Create a HTML file predefined template

If you want to generate a file in a format that is not (yet) supported, you can try to use GenericFileProvider. In the following example, an HTML file is generated from a template.

from faker import Faker
from faker_file.providers.generic_file import GenericFileProvider

file = GenericFileProvider(Faker()).generic_file(
    content="<html><body><p>{{text}}</p></body></html>",
    extension="html",
)

Storages

Example usage with Django (using local file system storage)

from django.conf import settings
from faker_file.providers.txt_file import TxtFileProvider
from faker_file.storages.filesystem import FileSystemStorage

STORAGE = FileSystemStorage(
    root_path=settings.MEDIA_ROOT,
    rel_path="tmp",
)

FAKER.add_provider(TxtFileProvider)

file = FAKER.txt_file(content=TEXT, storage=STORAGE)

Example usage with AWS S3 storage

from faker_file.storages.aws_s3 import AWSS3Storage

S3_STORAGE = AWSS3Storage(
    bucket_name="test-bucket",
    root_path="tmp",  # Optional
    rel_path="sub-tmp",  # Optional
    # Credentials are optional too. If your AWS credentials are properly
    # set in the ~/.aws/credentials, you don't need to send them
    # explicitly.
    # credentials={
    #     "key_id": "YOUR KEY ID",
    #     "key_secret": "YOUR KEY SECRET"
    # },
)

file = FAKER.txt_file(storage=S3_STORAGE)

Augment existing files

If you think Faker generated data doesn’t make sense for you and you want your files to look like a collection of 100 files you already have, you could use augmentation features.

You will need additional requirements:

pip install faker-file[ml]

Usage example:

from faker_file.providers.augment_file_from_dir import (
    AugmentFileFromDirProvider,
)

FAKER.add_provider(AugmentFileFromDirProvider)

file = FAKER.augment_file_from_dir(
    source_dir_path="/home/me/Documents/faker_file_source/",
    wrap_chars_after=120,
)

Generated file will resemble text of the original document, but will not be the same.

CLI

Even if you’re not using automated testing, but still want to quickly generate a file with fake content, you could use faker-file:

faker-file generate-completion
source ~/faker_file_completion.sh

Generate an MP3 file:

faker-file mp3_file --prefix=my_file_

Generate 10 DOCX files:

faker-file docx_file --nb_files 10 --prefix=my_file_

Without faker-file 

There are alternatives.

You could simply store a collection of test files somewhere. If you do so, make sure you “know” your collection. It should be obvious of how to use it. In other words - document it properly, alongside snippets to make most of it.

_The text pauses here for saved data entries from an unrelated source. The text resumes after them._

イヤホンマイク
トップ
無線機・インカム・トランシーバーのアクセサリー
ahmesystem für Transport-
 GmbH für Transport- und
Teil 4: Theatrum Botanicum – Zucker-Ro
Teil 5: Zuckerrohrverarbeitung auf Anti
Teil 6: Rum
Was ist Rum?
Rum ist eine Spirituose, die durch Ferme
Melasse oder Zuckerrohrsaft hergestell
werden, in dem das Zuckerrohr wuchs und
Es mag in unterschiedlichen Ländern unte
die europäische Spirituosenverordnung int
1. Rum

Then there comes a natural question - where to store? Should it be centrally hosted or per repository?

An obvious drawback of centrally hosted approach is that modifications become critical. A mistake may cause failure of your CI/CD pipeline. Also, you need to take care of the setup (for both CI/CD and development).

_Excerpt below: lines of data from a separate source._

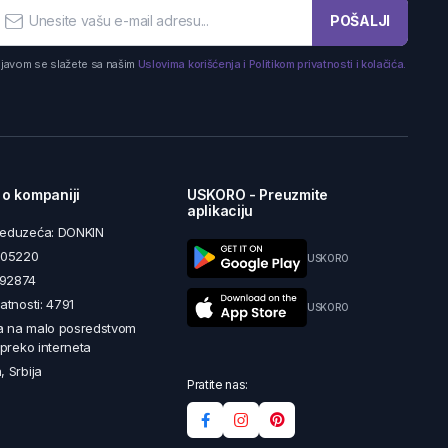
POŠALJI
ijavom se slažete sa našim
Uslovima korišćenja i Politikom privatnosti i kolačića.
 o kompaniji
USKORO - Preuzmite
aplikaciju
reduzeća: DONKIN
5605220
USKORO
492874
latnosti: 4791
USKORO
a na malo posredstvom
i preko interneta
, Srbija
Pratite nas:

On the other hand, if you do it per project/repository basis, or even using a blue-print repository, you miss these direct contributions to the upstream.

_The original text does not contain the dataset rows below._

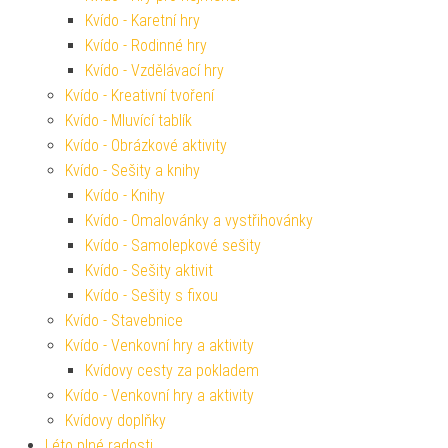
Kvído - Karetní hry
Kvído - Rodinné hry
Kvído - Vzdělávací hry
Kvído - Kreativní tvoření
Kvído - Mluvící tablík
Kvído - Obrázkové aktivity
Kvído - Sešity a knihy
Kvído - Knihy
Kvído - Omalovánky a vystřihovánky
Kvído - Samolepkové sešity
Kvído - Sešity aktivit
Kvído - Sešity s fixou
Kvído - Stavebnice
Kvído - Venkovní hry a aktivity
Kvídovy cesty za pokladem
Kvído - Venkovní hry a aktivity
Kvídovy doplňky
Léto plné radosti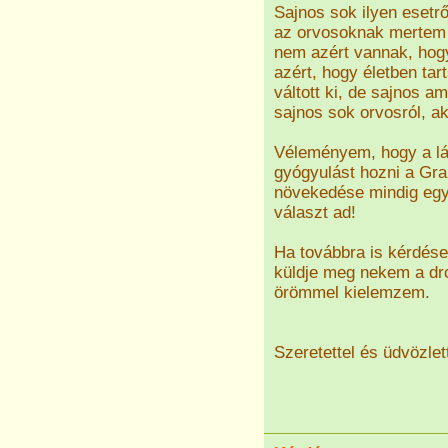
Sajnos sok ilyen esetr
az orvosoknak mertem
nem azért vannak, hogy
azért, hogy életben ta
váltott ki, de sajnos 
sajnos sok orvosról, ak
Véleményem, hogy a lán
gyógyulást hozni a Grap
növekedése mindig egy
választ ad!
Ha továbbra is kérdése
küldje meg nekem a dr
örömmel kielemzem.
Szeretettel és üdvözlet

BTW, consider storing your test files in GitLFS.

Besides, adding test files to the repository still feels a little bit strange to me. There’s always a case when you need to have a variation and therefore you need to make another copy, sometimes a very long copy. And oh, refactoring and cleaning up becomes almost unmanageable.

Additionally, you could always go for a mixed approach, when some of the essentially needed files you still do store in the repository (and that can be project specific), while you still make use of the synthetic data for the cases when it’s justified.

Recap/conclusion

Most likely, combination of Faker, factory_boy and faker-file will do just fine for your MVP and even way beyond that (you have all in one: synthetic data + dynamic fixtures + generation of files). This approach also saves you from thinking about where to store your test data, and overall, makes your code more manageable and simplifies the development process.
If you need to test files in your project, think upfront about the details, such as amount of test files you will need, where to store them, how to store them, etc.
If some of your test cases are too specific to replicate with faker-file, consider using hybrid approach.